A federal Juneteenth holiday passes Senate with unanimous approval


WASHINGTON, DC – JUNE 19: People celebrate Juneteenth at “Moechella,” a go-go music event, on June 19, 2020 in Washington, DC. Juneteenth commemorates June 19, 1865, when a Union general read orders in Galveston, Texas stating all enslaved people in Texas were free according to federal law. (Photo by Sarah Silbiger/Getty Images)

WASHINGTON (NewsNation Now) — Juneteenth moved one step closer to becoming a federal holiday after a measure supporting it unanimously passed the Senate Tuesday.

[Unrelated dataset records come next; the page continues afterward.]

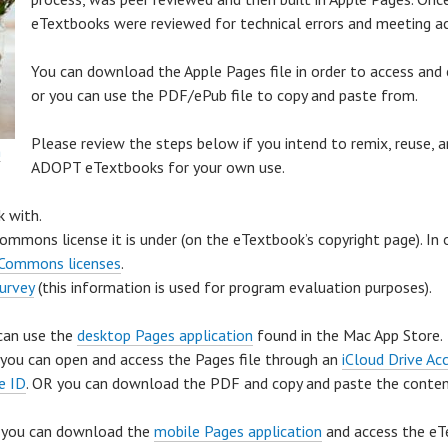
eTextbooks were reviewed for technical errors and meeting acc
You can download the Apple Pages file in order to access and 
or you can use the PDF/ePub file to copy and paste from.
Please review the steps below if you intend to remix, reuse, a
h
ADOPT eTextbooks for your own use.
k with.
commons license it is under (on the eTextbook’s copyright page). In
 Commons licenses
.
survey
(this information is used for program evaluation purposes).
 can use the
desktop Pages application
found in the Mac App Store.
 you can open and access the Pages file through an
iCloud Drive Ac
e ID
. OR you can download the PDF and copy and paste the conten
e, you can download the
mobile Pages application
and access the eT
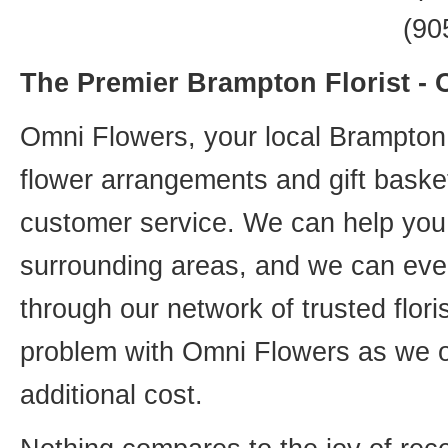
(90
The Premier Brampton Florist -
Omni Flowers, your local Brampton f
flower arrangements and gift basket
customer service. We can help you 
surrounding areas, and we can even
through our network of trusted flori
problem with Omni Flowers as we of
additional cost.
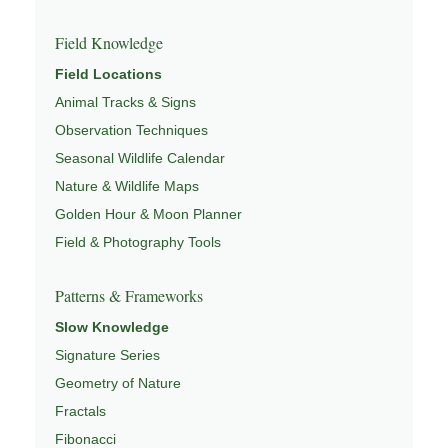
Field Knowledge
Field Locations
Animal Tracks & Signs
Observation Techniques
Seasonal Wildlife Calendar
Nature & Wildlife Maps
Golden Hour & Moon Planner
Field & Photography Tools
Patterns & Frameworks
Slow Knowledge
Signature Series
Geometry of Nature
Fractals
Fibonacci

Several states over the last several years have adopted Juneteenth, the day that commemorates the abolishment of slavery, as a statewide holiday. It is celebrated on June 19 to represent the day enslaved Black people in Texas were freed by federal troops.

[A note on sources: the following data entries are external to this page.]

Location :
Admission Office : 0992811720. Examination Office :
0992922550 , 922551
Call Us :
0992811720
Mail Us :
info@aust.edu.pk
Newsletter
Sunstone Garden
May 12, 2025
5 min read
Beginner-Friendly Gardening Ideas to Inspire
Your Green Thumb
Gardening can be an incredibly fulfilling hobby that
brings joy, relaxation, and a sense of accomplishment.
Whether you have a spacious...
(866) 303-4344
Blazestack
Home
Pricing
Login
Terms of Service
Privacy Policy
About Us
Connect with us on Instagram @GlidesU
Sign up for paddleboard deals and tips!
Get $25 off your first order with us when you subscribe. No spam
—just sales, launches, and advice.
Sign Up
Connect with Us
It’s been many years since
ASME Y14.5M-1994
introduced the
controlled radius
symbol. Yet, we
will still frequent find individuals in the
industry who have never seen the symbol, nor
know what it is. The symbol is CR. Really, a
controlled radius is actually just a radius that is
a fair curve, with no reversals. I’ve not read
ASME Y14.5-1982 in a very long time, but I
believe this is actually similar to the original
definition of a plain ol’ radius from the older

Texas Republican Senator John Cornyn sponsored the bill and tweeted after its passage, “Happy that my bill to recognize Juneteenth as a national holiday just passed the Senate. It has been a state holiday in Texas for more than 40 years. Now more than ever, we need to learn from our history and continue to form a more perfect union.”

Last year, states including Virginia and New York formally recognized the day as a holiday. Louisiana and Illinois are the most recent states to move forward legislation making it an official state holiday.

Though not every state recognizes it as a formal holiday with a paid day off and a school holiday.

Wisconsin Republican Senator Ron Johnson was the hold out on the Senate passing the legislation, but he dropped his objections Tuesday allowing its passage.

The measure next needs to pass the House of Representatives before it would head to President Joe Biden’s desk.